Un danseur dont j’apprécie l’intelligence et la personnalité dans les interview qu’il donne (quoique choquée par ce rapport au corps et à la douleur qu’il développe dans la fameuse interview de fin 2015…).
Touchée par son départ. Il va manquer malgré tout, mais c’est la règle du jeu… Dommage qu’il n’ait pas eu un départ plus réussi et médiatisé.

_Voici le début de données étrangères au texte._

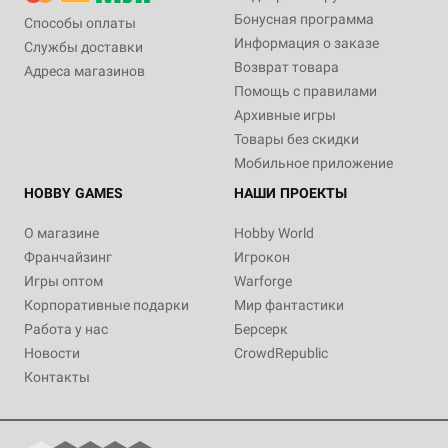
Бонусная программа
Способы оплаты
Информация о заказе
Службы доставки
Возврат товара
Адреса магазинов
Помощь с правилами
Архивные игры
Товары без скидки
Мобильное приложение
HOBBY GAMES
НАШИ ПРОЕКТЫ
О магазине
Hobby World
Франчайзинг
Игрокон
Игры оптом
Warforge
Корпоративные подарки
Мир фантастики
Работа у нас
Берсерк
Новости
CrowdRepublic
Контакты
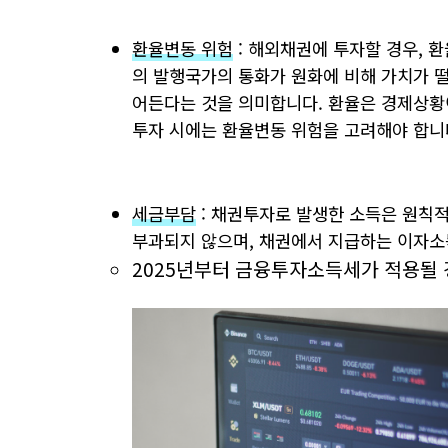
환율변동 위험
: 해외채권에 투자할 경우, 
의 발행국가의 통화가 원화에 비해 가치가 
어든다는 것을 의미합니다. 환율은 경제상황
투자 시에는 환율변동 위험을 고려해야 합니
세금부담
: 채권투자로 발생한 소득은 원칙
부과되지 않으며, 채권에서 지급하는 이자소득
2025년부터 금융투자소득세가 적용될 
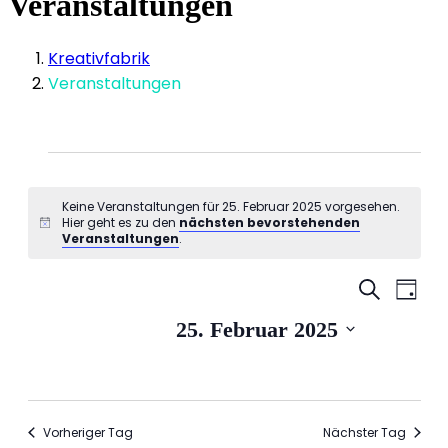
Veranstaltungen
Kreativfabrik
Veranstaltungen
Veranstaltungen
für
Keine Veranstaltungen für 25. Februar 2025 vorgesehen.
25.
Hier geht es zu den
nächsten bevorstehenden
Hinweis
Veranstaltungen
.
Februar
2025
Veranstal
Vera
Suche
Tag
Suche
Ansi
Datum
25. Februar 2025
und
Navi
wählen.
Ansichten
Navigati
Vorheriger Tag
Nächster Tag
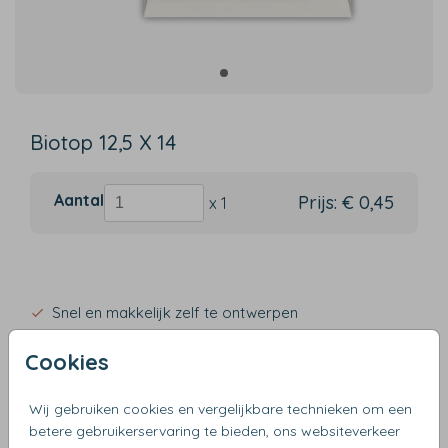
Biotop 12,5 X 14
Aantal
Prijs:
€ 0,45
x 1
Snel en makkelijk zelf te ontwerpen
Verzending binnen 3 werkdagen
Cookies
Gratis verzending vanaf €50
Wij gebruiken cookies en vergelijkbare technieken om een
betere gebruikerservaring te bieden, ons websiteverkeer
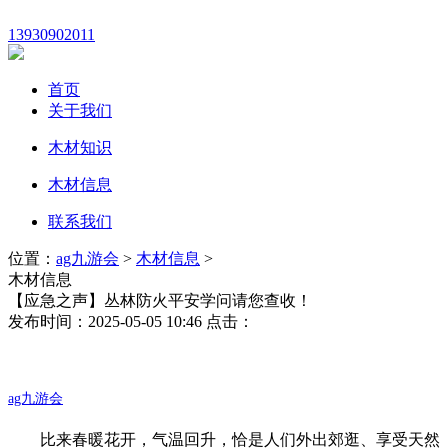
13930902011
首页
关于我们
木材知识
木材信息
联系我们
位置：
ag九游会
>
木材信息
>
木材信息
【应急之声】丛林防火平安学问请您查收！
发布时间：2025-05-05 10:46 点击：
ag九游会
比来春暖花开，气温回升，恰是人们外出郊逛、享受天然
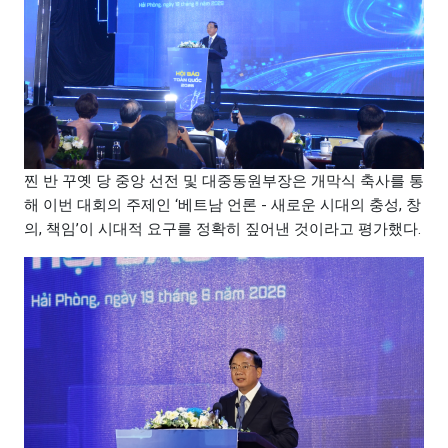
찐 반 꾸옛 당 중앙 선전 및 대중동원부장은 개막식 축사를 통
해 이번 대회의 주제인 ‘베트남 언론 - 새로운 시대의 충성, 창
의, 책임’이 시대적 요구를 정확히 짚어낸 것이라고 평가했다.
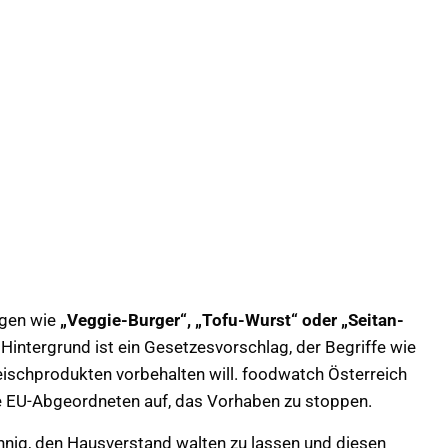
ngen wie
„Veggie-Burger“, „Tofu-Wurst“ oder „Seitan-
intergrund ist ein Gesetzesvorschlag, der Begriffe wie
leischprodukten vorbehalten will. foodwatch Österreich
die EU-Abgeordneten auf, das Vorhaben zu stoppen.
chnig, den Hausverstand walten zu lassen und diesen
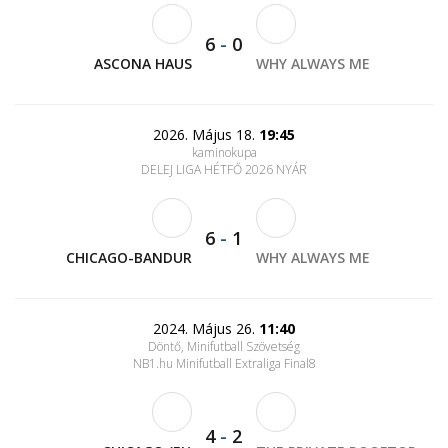
6
-
0
ASCONA HAUS
WHY ALWAYS ME
2026. Május 18.
19:45
kaminokupa
DELEJ LIGA HÉTFŐ 2026 NYÁR
6
-
1
CHICAGO-BANDUR
WHY ALWAYS ME
2024. Május 26.
11:40
Döntő, Minifutball Szövetség
NB1.hu Minifutball Extraliga Final8
4
-
2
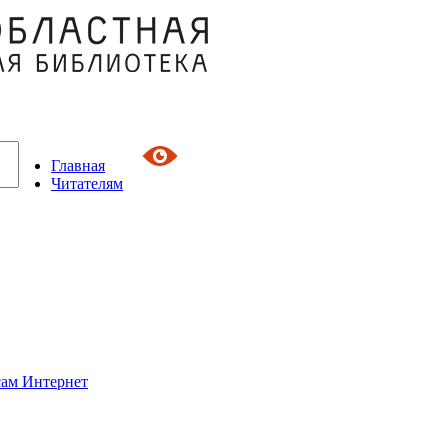
Главная
Читателям
сам Интернет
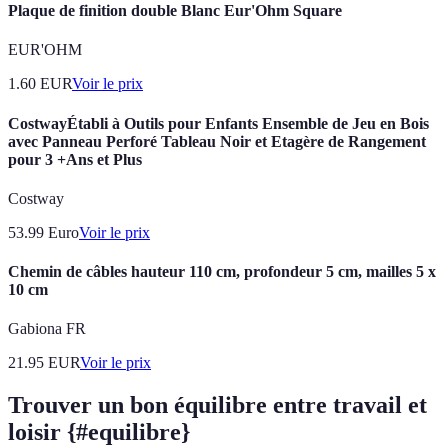
Plaque de finition double Blanc Eur'Ohm Square
EUR'OHM
1.60
EUR
Voir le prix
CostwayÉtabli à Outils pour Enfants Ensemble de Jeu en Bois
avec Panneau Perforé Tableau Noir et Etagère de Rangement
pour 3 +Ans et Plus
Costway
53.99
Euro
Voir le prix
Chemin de câbles hauteur 110 cm, profondeur 5 cm, mailles 5 x
10 cm
Gabiona FR
21.95
EUR
Voir le prix
Trouver un bon équilibre entre travail et
loisir {#equilibre}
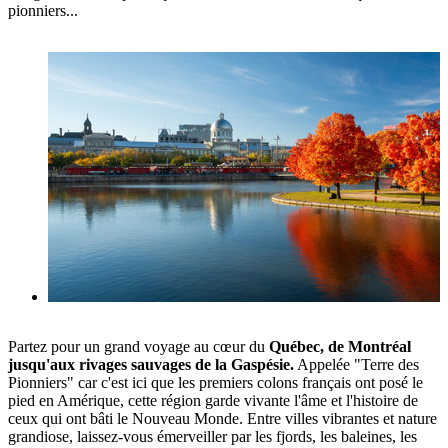
pionniers...
Partez pour un grand voyage au cœur du
Québec, de Montréal
jusqu'aux rivages sauvages de la Gaspésie.
Appelée "Terre des
Pionniers" car c'est ici que les premiers colons français ont posé le
pied en Amérique, cette région garde vivante l'âme et l'histoire de
ceux qui ont bâti le Nouveau Monde. Entre villes vibrantes et nature
grandiose, laissez-vous émerveiller par les fjords, les baleines, les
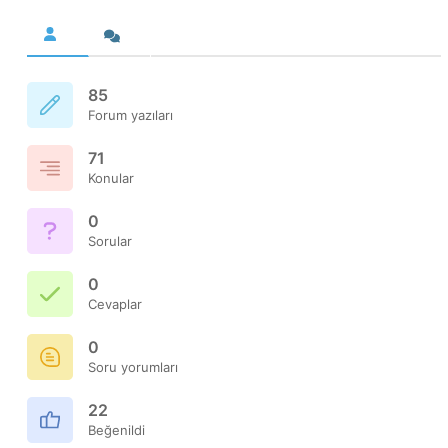
85
Forum yazıları
71
Konular
0
Sorular
0
Cevaplar
0
Soru yorumları
22
Beğenildi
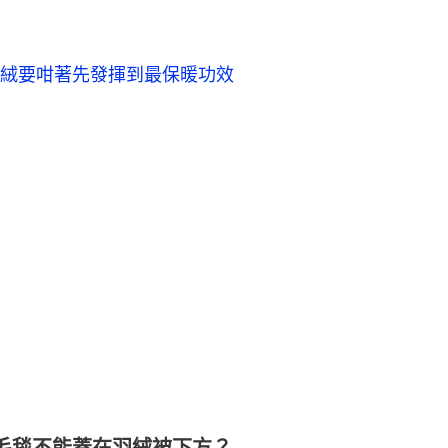
絨要咁著先發揮到最保暖功效
毛毯不能蓋在羽絨被下方？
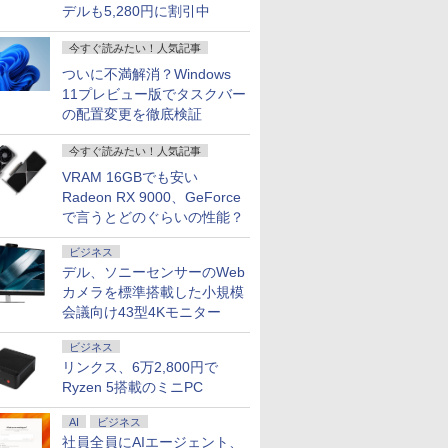
デルも5,280円に割引中
今すぐ読みたい！人気記事
ついに不満解消？Windows
11プレビュー版でタスクバー
の配置変更を徹底検証
今すぐ読みたい！人気記事
VRAM 16GBでも安い
Radeon RX 9000、GeForce
で言うとどのぐらいの性能？
ビジネス
デル、ソニーセンサーのWeb
カメラを標準搭載した小規模
会議向け43型4Kモニター
ビジネス
リンクス、6万2,800円で
Ryzen 5搭載のミニPC
AI
ビジネス
社員全員にAIエージェント、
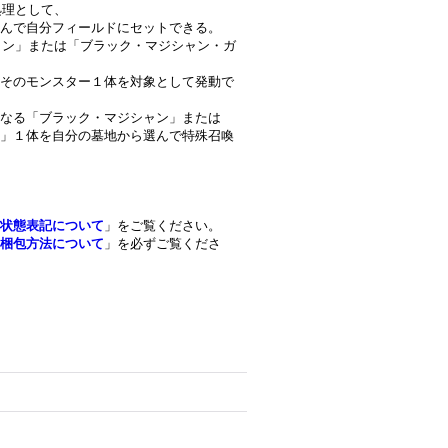
処理として、
んで自分フィールドにセットできる。
シャン」または「ブラック・マジシャン・ガ
そのモンスター１体を対象として発動で
なる「ブラック・マジシャン」または
」１体を自分の墓地から選んで特殊召喚
状態表記について
」をご覧ください。
梱包方法について
」を必ずご覧くださ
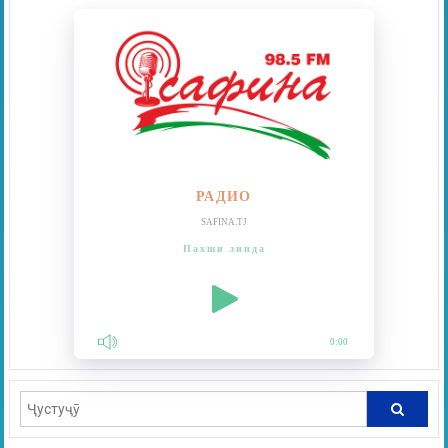
РАДИО
SAFINA.TJ
Пахши зинда
0:00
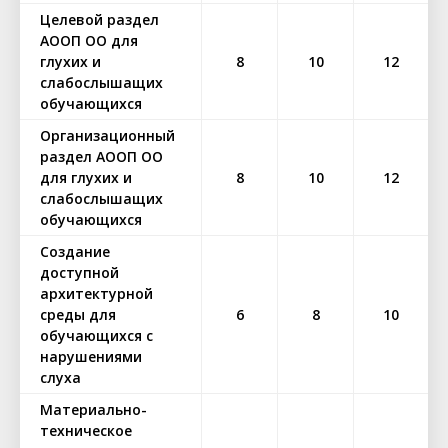
Целевой раздел
АООП ОО для
глухих и
8
10
12
слабослышащих
обучающихся
Организационный
раздел АООП ОО
для глухих и
8
10
12
слабослышащих
обучающихся
Создание
доступной
архитектурной
среды для
6
8
10
обучающихся с
нарушениями
слуха
Материально-
техническое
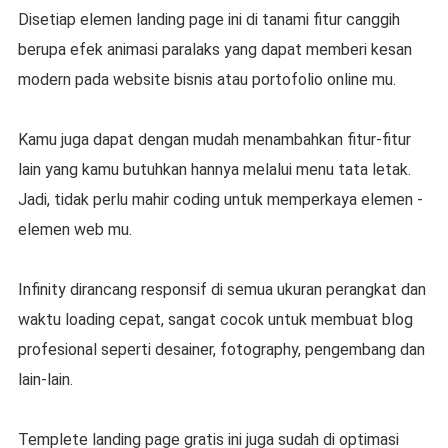
Disetiap elemen landing page ini di tanami fitur canggih
berupa efek animasi paralaks yang dapat memberi kesan
modern pada website bisnis atau portofolio online mu.
Kamu juga dapat dengan mudah menambahkan fitur-fitur
lain yang kamu butuhkan hannya melalui menu tata letak.
Jadi, tidak perlu mahir coding untuk memperkaya elemen -
elemen web mu.
Infinity dirancang responsif di semua ukuran perangkat dan
waktu loading cepat, sangat cocok untuk membuat blog
profesional seperti desainer, fotography, pengembang dan
lain-lain.
Templete landing page gratis ini juga sudah di optimasi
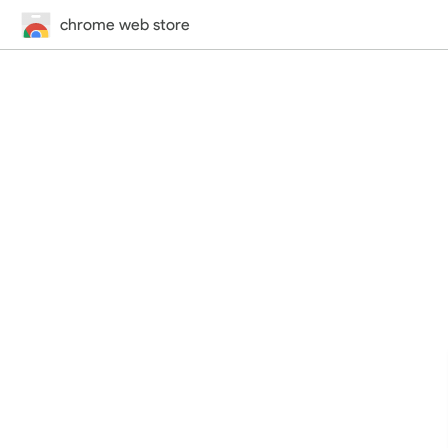
chrome web store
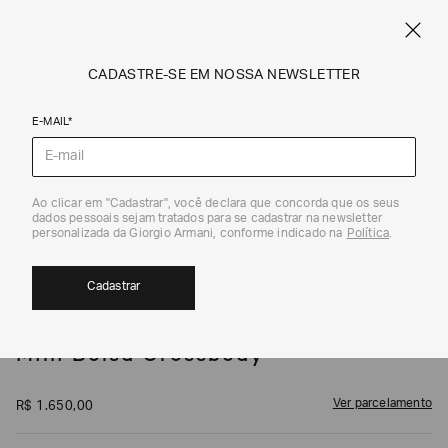
SPRING SUMMER SALE
ARMANI.COM.BR
0
CADASTRE-SE EM NOSSA NEWSLETTER
E-MAIL*
Mini Bolsas e Clutches
1
/
5
Ao clicar em "Cadastrar", você declara que concorda que os seus
dados pessoais sejam tratados para se cadastrar na newsletter
personalizada da Giorgio Armani, conforme indicado na
Política
.
Cadastrar
EMPORIO ARMANI
Mini Bolsa Crossbody
Ver parcelamento
R$
1
.
650
,
00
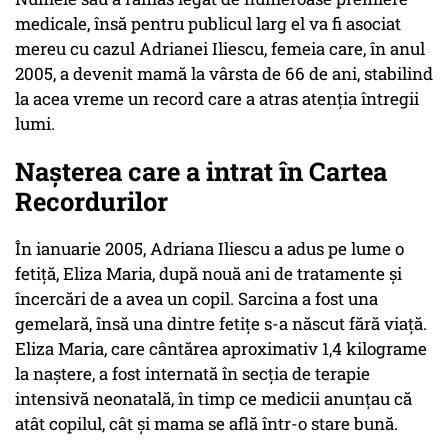
medicale, însă pentru publicul larg el va fi asociat
mereu cu cazul Adrianei Iliescu, femeia care, în anul
2005, a devenit mamă la vârsta de 66 de ani, stabilind
la acea vreme un record care a atras atenția întregii
lumi.
Nașterea care a intrat în Cartea
Recordurilor
În ianuarie 2005, Adriana Iliescu a adus pe lume o
fetiță, Eliza Maria, după nouă ani de tratamente și
încercări de a avea un copil. Sarcina a fost una
gemelară, însă una dintre fetițe s-a născut fără viață.
Eliza Maria, care cântărea aproximativ 1,4 kilograme
la naștere, a fost internată în secția de terapie
intensivă neonatală, în timp ce medicii anunțau că
atât copilul, cât și mama se află într-o stare bună.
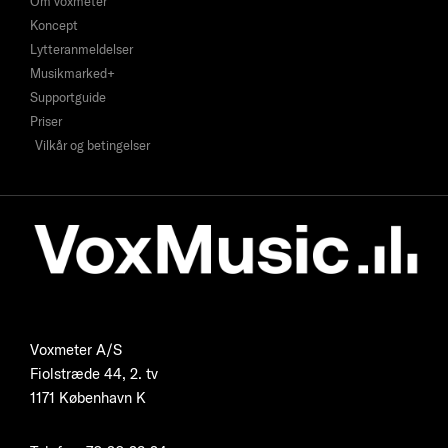
Om voxmeter
Koncept
Lytteranmeldelser
Musikmarked+
Supportguide
Priser
Vilkår og betingelser
Voxmeter A/S
Fiolstræde 44, 2. tv
1171 København K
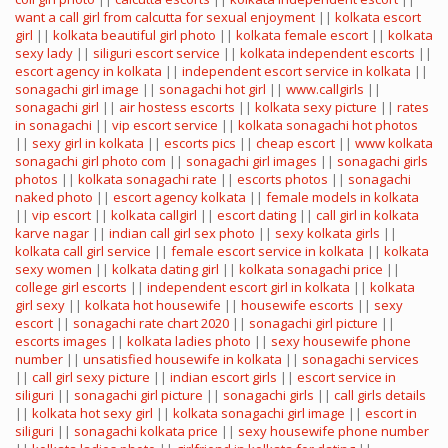
want a call girl from calcutta for sexual enjoyment
||
kolkata escort
girl
||
kolkata beautiful girl photo
||
kolkata female escort
||
kolkata
sexy lady
||
siliguri escort service
||
kolkata independent escorts
||
escort agency in kolkata
||
independent escort service in kolkata
||
sonagachi girl image
||
sonagachi hot girl
||
www.callgirls
||
sonagachi girl
||
air hostess escorts
||
kolkata sexy picture
||
rates
in sonagachi
||
vip escort service
||
kolkata sonagachi hot photos
||
sexy girl in kolkata
||
escorts pics
||
cheap escort
||
www kolkata
sonagachi girl photo com
||
sonagachi girl images
||
sonagachi girls
photos
||
kolkata sonagachi rate
||
escorts photos
||
sonagachi
naked photo
||
escort agency kolkata
||
female models in kolkata
||
vip escort
||
kolkata callgirl
||
escort dating
||
call girl in kolkata
karve nagar
||
indian call girl sex photo
||
sexy kolkata girls
||
kolkata call girl service
||
female escort service in kolkata
||
kolkata
sexy women
||
kolkata dating girl
||
kolkata sonagachi price
||
college girl escorts
||
independent escort girl in kolkata
||
kolkata
girl sexy
||
kolkata hot housewife
||
housewife escorts
||
sexy
escort
||
sonagachi rate chart 2020
||
sonagachi girl picture
||
escorts images
||
kolkata ladies photo
||
sexy housewife phone
number
||
unsatisfied housewife in kolkata
||
sonagachi services
||
call girl sexy picture
||
indian escort girls
||
escort service in
siliguri
||
sonagachi girl picture
||
sonagachi girls
||
call girls details
||
kolkata hot sexy girl
||
kolkata sonagachi girl image
||
escort in
siliguri
||
sonagachi kolkata price
||
sexy housewife phone number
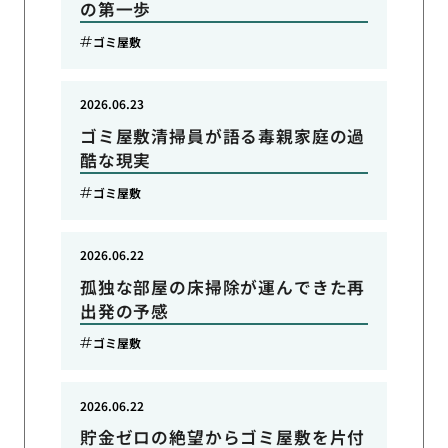
の第一歩
ゴミ屋敷
2026.06.23
ゴミ屋敷清掃員が語る毒親家庭の過
酷な現実
ゴミ屋敷
2026.06.22
孤独な部屋の床掃除が運んできた再
出発の予感
ゴミ屋敷
2026.06.22
貯金ゼロの絶望からゴミ屋敷を片付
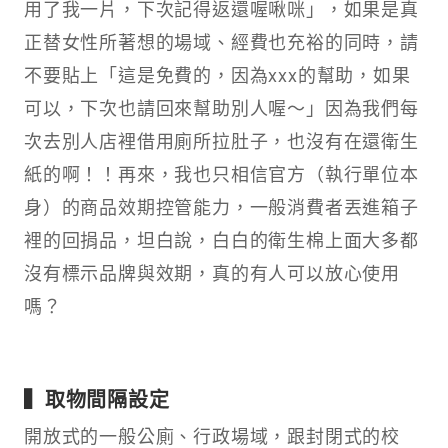
用了我一片，下次記得返還喔啾咪」，如果是真
正替女性所著想的場域、經費也充裕的同時，請
不要貼上「這是免費的，因為xxx的幫助，如果
可以，下次也請回來幫助別人喔～」因為我們每
次去別人店裡借用廁所拉肚子，也沒有在還衛生
紙的啊！！再來，我也只相信官方（執行單位本
身）的商品效期控管能力，一般消費者丟進箱子
裡的回捐品，坦白說，白白的衛生棉上面大多都
沒有標示品牌與效期，真的有人可以放心使用
嗎？
▍取物間隔設定
開放式的一般公廁、行政場域，跟封閉式的校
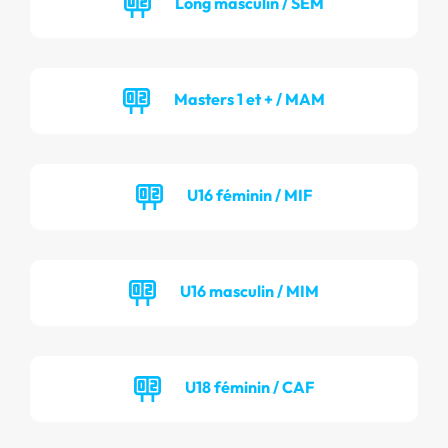
Long masculin / SEM
Masters 1 et + / MAM
U16 féminin / MIF
U16 masculin / MIM
U18 féminin / CAF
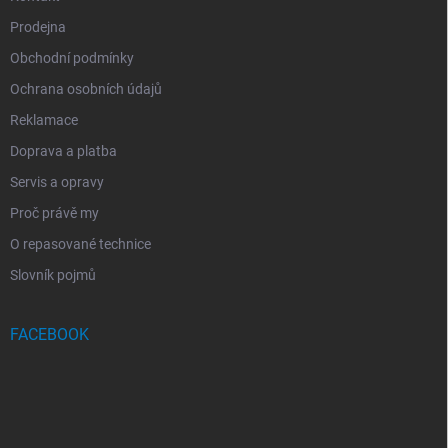
Prodejna
Obchodní podmínky
Ochrana osobních údajů
Reklamace
Doprava a platba
Servis a opravy
Proč právě my
O repasované technice
Slovník pojmů
FACEBOOK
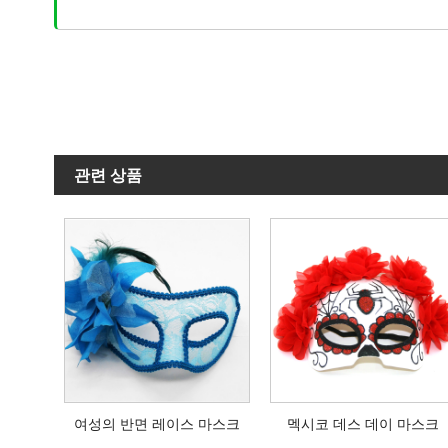
관련 상품
여성의 반면 레이스 마스크
멕시코 데스 데이 마스크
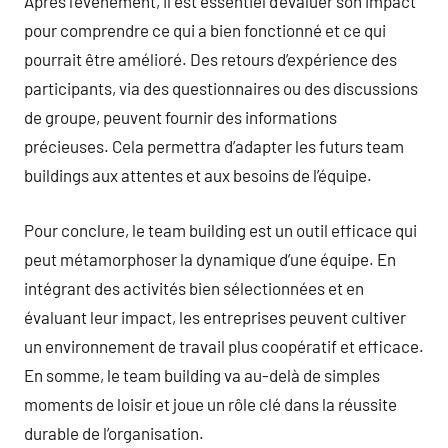
Après l’événement, il est essentiel d’évaluer son impact
pour comprendre ce qui a bien fonctionné et ce qui
pourrait être amélioré. Des retours d’expérience des
participants, via des questionnaires ou des discussions
de groupe, peuvent fournir des informations
précieuses. Cela permettra d’adapter les futurs team
buildings aux attentes et aux besoins de l’équipe.
Pour conclure, le team building est un outil efficace qui
peut métamorphoser la dynamique d’une équipe. En
intégrant des activités bien sélectionnées et en
évaluant leur impact, les entreprises peuvent cultiver
un environnement de travail plus coopératif et efficace.
En somme, le team building va au-delà de simples
moments de loisir et joue un rôle clé dans la réussite
durable de l’organisation.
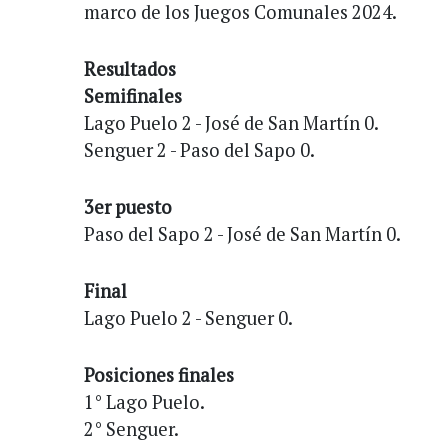
marco de los Juegos Comunales 2024.
Resultados
Semifinales
Lago Puelo 2 - José de San Martín 0.
Senguer 2 - Paso del Sapo 0.
3er puesto
Paso del Sapo 2 - José de San Martín 0.
Final
Lago Puelo 2 - Senguer 0.
Posiciones finales
1° Lago Puelo.
2° Senguer.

Merci pour votre 1er paragraphe qui résume si bien ce danseur…
Amélie Bertrand
@ Lili : Son départ a, à mon avis, beaucoup souffert de la tornade Millepied/Dupont 15 jours plus tôt. Aussi du fait qu’il ne dansait plus vraiment depuis quelques années.
Agnès
On peut revoir ses adieux sur Culturebox? Magnifique danseur… En revanche, ces départs médiatisés me semblent assez récents. Ni Manuel Legris ni Laurent Hilaire n’y ont eu droit… je crois. Ils ont fait des adieux en fin de ballet, Onéguine pour Manuel Legris me semble-t-il. Et j’ai assisté aux adieux de Wilfrid Romoli, c’était aussi à la fin d’un ballet à Bastille, en toute simplicité, juste la pluie d’étoiles et les ovations interminables.
Marie-Hélène
Il me manque déjà, bien qu’il me manque depuis sa blessure finalement …
Je trouve dommage que toutes les étoiles n’aient pas le droit au même faveurs … Films d’adieux, retransmission en direct …
Lili
Une courte vidéo amateur sur le web… Ce sera tout !!